More importantly, though, have you made a real journey of the soul?
I have this sense that's hard to put into words, but in a way, this Lenten season is changing me more than others in the past have done. And it's not the giving up cheese that's had anything to do with it. I renewed my Marian consecration, the completion of which, this second time around, just gave me this amazing sense of peace. As I went through the 33-day preparation for the consecration (which started before Lent began), I was asking for the grace to let go of things, people, I've held on to, or if God's will for them to be in my life. I don't know that I've let them go entirely, but I certainly am more open to God's will being done with them...am less clingy about these things my mind wants to grasp.
I know that probably makes little sense to you.
But I've also, as Lent has progressed, tried to give myself more silent time just talking to God. When 2014 began, I adopted St. Alphonsus Liguori as my patron for the year, and I've been reading some of his writings. Last week, I read this:
"Finally, if you wish to please the loving Heart of your God, try for as long a space of time as you can to converse with Him, with the greatest possible confidence; He will not fail to answer you and even to speak with you Himself. Not that He will make audible sounds strike your ears, but He will answer in words that you will clearly understand in your heart, insofar as you leave conversation with creatures and try to speak with your God -- you alone with him alone: 'I will lead her into the wilderness: and I will speak to her heart (Hosea 2:14).'"

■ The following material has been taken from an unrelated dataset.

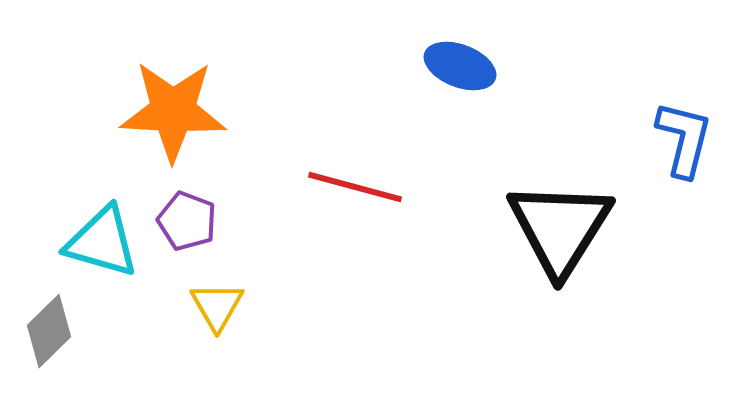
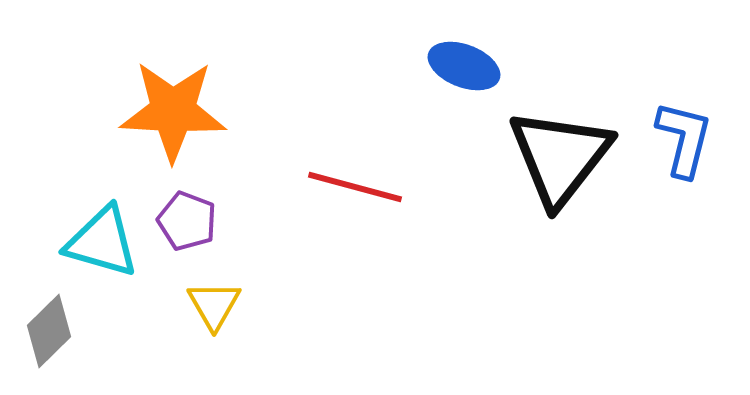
blue ellipse: moved 4 px right
black triangle: moved 71 px up; rotated 6 degrees clockwise
yellow triangle: moved 3 px left, 1 px up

That last verse from Hosea stopped me when I read it. There is a reason why I am where I am now -- where we all are. And I know I forget, sometimes, even when I am silent, to talk to God. I can become so caught up in my own stresses and grievances, in my daydreams or thoughts of the past, or even fill the silence with other distractions -- reading, although I love it and it is a good thing of itself -- to really listen, or to ask for God's help and to rest in His grace. Things my not be as I'd wish them to be, but I am trying to be more content in the wilderness.